Intel Launches New Compilers for Linux
2001-08-23 Intel 10 Comments
I changed some stuff last night in the commenting section and I did not realise that people could not comment on new stories because of a (stupid) bug in my code…
Fixed now though. You can now freely flame me for my opinion about gcc!
Even if it is faster… 400 dollars for a compiler?! Ouch!
I guess, when you are getting 25-30% faster than the rest of the compilers (because we are talking about such an improvement), I think it is ok to buy it… Think you are John Carmack for a moment (but don’t think of it too much . Compiling with Proton will almost guarantee that your game will have a minimum requirement, let’s say, PII-233 instead of PII-300. That is already a huge step for a larger market. The money you paid for the compiler, will come back to you later.
Also, in a scientific software where having the job done FAST is very important, it may save lots of time (for example, analyzing a blood stream or another chemical reaction) which may be very important for the whole operation.
For users or amateur developers, Gcc may be good enough, but for professional stuff, Proton is unbeatable.
30%? Wow. Hmm, I see your point though. Some times it really is important to get the job done fast. If your developing comercial software $400 really isn’t that much.
$400 is really cheap. That’s quite less than one day worth of work by a software engineer. And it’s not unusual for an engineer to spend a day on a single routine to try to optimize it and not even make it 30% faster.
Check out rule number 9 of http://joel.editthispage.com/stories/storyReader$180“>The . While you’re at it, check all the other rules too…
How much VisualC++ costs? I mean, the compiler-only, not the whole Visual Studio interface/package. Does Microsoft sells their compiler individually?
Actually, VC++ is usually based on a the Intel compiler available at the time of its release. The reason Intel released their compiler on its own is because MS hasn’t released a new VC++ version in over a year, since they’re too busy working on Visual C++.NET . That will probably include the new compiler.
Compaq C and C++ can provide significant performance improvements in applications previously built for Linux Alpha. In some floating-point intensive applications, for example, improvements of a factor of two or more have been seen, while more modest improvements on the order of 15% to 30% are more often seen for integer codes.

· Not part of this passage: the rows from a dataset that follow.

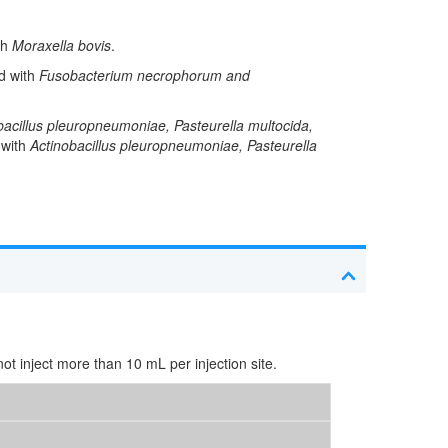
th
Moraxella bovis
.
ed with
Fusobacterium necrophorum and
bacillus pleuropneumoniae, Pasteurella multocida,
 with
Actinobacillus pleuropneumoniae, Pasteurella
t inject more than 10 mL per injection site.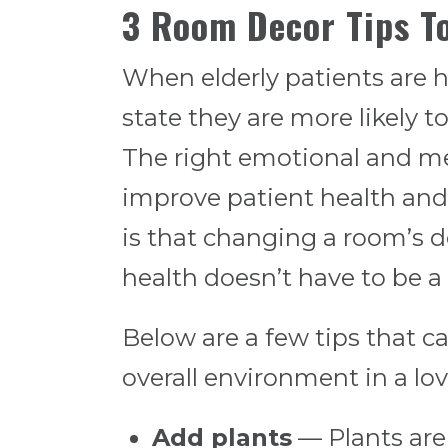
3 Room Decor Tips T
When elderly patients are 
state they are more likely 
The right emotional and men
improve patient health and
is that changing a room’s d
health doesn’t have to be 
Below are a few tips that c
overall environment in a lo
Add plants
— Plants are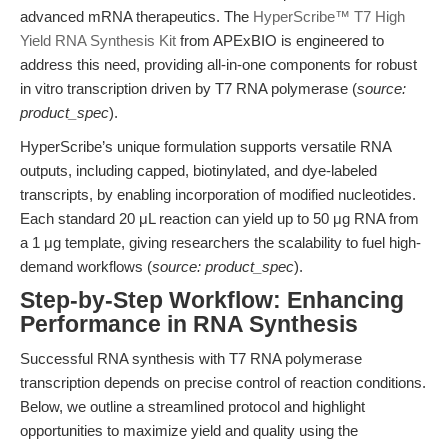
advanced mRNA therapeutics. The
HyperScribe™ T7 High
Yield RNA Synthesis Kit
from APExBIO is engineered to
address this need, providing all-in-one components for robust
in vitro transcription driven by T7 RNA polymerase (
source:
product_spec
).
HyperScribe’s unique formulation supports versatile RNA
outputs, including capped, biotinylated, and dye-labeled
transcripts, by enabling incorporation of modified nucleotides.
Each standard 20 μL reaction can yield up to 50 μg RNA from
a 1 μg template, giving researchers the scalability to fuel high-
demand workflows (
source: product_spec
).
Step-by-Step Workflow: Enhancing
Performance in RNA Synthesis
Successful RNA synthesis with T7 RNA polymerase
transcription depends on precise control of reaction conditions.
Below, we outline a streamlined protocol and highlight
opportunities to maximize yield and quality using the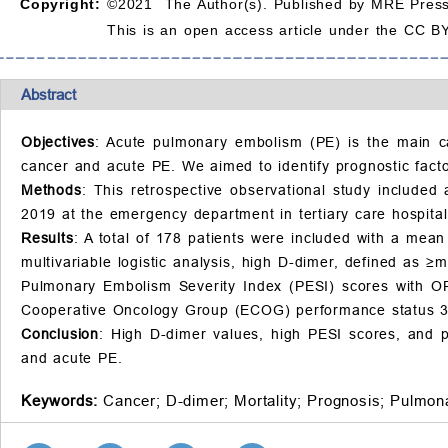
Copyright:
©2021 The Author(s). Published by MRE Press
This is an open access article under the CC BY
Abstract
Objectives
: Acute pulmonary embolism (PE) is the main cau
cancer and acute PE. We aimed to identify prognostic facto
Methods
: This retrospective observational study include
2019 at the emergency department in tertiary care hospital
Results
: A total of 178 patients were included with a mea
multivariable logistic analysis, high D-dimer, defined as 
Pulmonary Embolism Severity Index (PESI) scores with OR
Cooperative Oncology Group (ECOG) performance status 3/4
Conclusion
: High D-dimer values, high PESI scores, and p
and acute PE.
Keywords:
Cancer;
D-dimer;
Mortality;
Prognosis;
Pulmon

Since march 2000 and free (but) only for Alpha
Maybe a little off-topic, but is there any realistic hope that gcc will catch up evenutally? Is gcc 3.0 significantly better optimized than previous versions? I had heard a year or so ago that Intel was providing some engineering help to the gcc/egcs project, and it would be great if someday we had a free compiler with real state-of-the-art performance.

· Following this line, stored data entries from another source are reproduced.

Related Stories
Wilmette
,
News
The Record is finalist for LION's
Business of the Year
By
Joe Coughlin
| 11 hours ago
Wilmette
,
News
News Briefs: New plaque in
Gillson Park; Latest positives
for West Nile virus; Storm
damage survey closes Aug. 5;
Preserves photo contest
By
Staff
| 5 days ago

gcc 3.0 is a big improvement over previous CPUs. I have had opportunitites to disassemble snippets of code generated by different variants of gcc 2.9x and by a version of gcc 3.0, and the code itself looked much better. I’ve never run any benchmark. For a really good comparison, I’d like to see it use to compile a specint2000/specfp2000 suite for pentium3 and pentium4.
A few years ago, I had had the opportunity to see a detailed study of the code quality and speed of Be’s gcc (as used in R4) versus the versions of MSVC and proton that were available at the time. Proton won on almost every test (MSVC was able to be slightly better in a few occastions), not really by pulling any magic trick, but by almost never violating any optimization rule.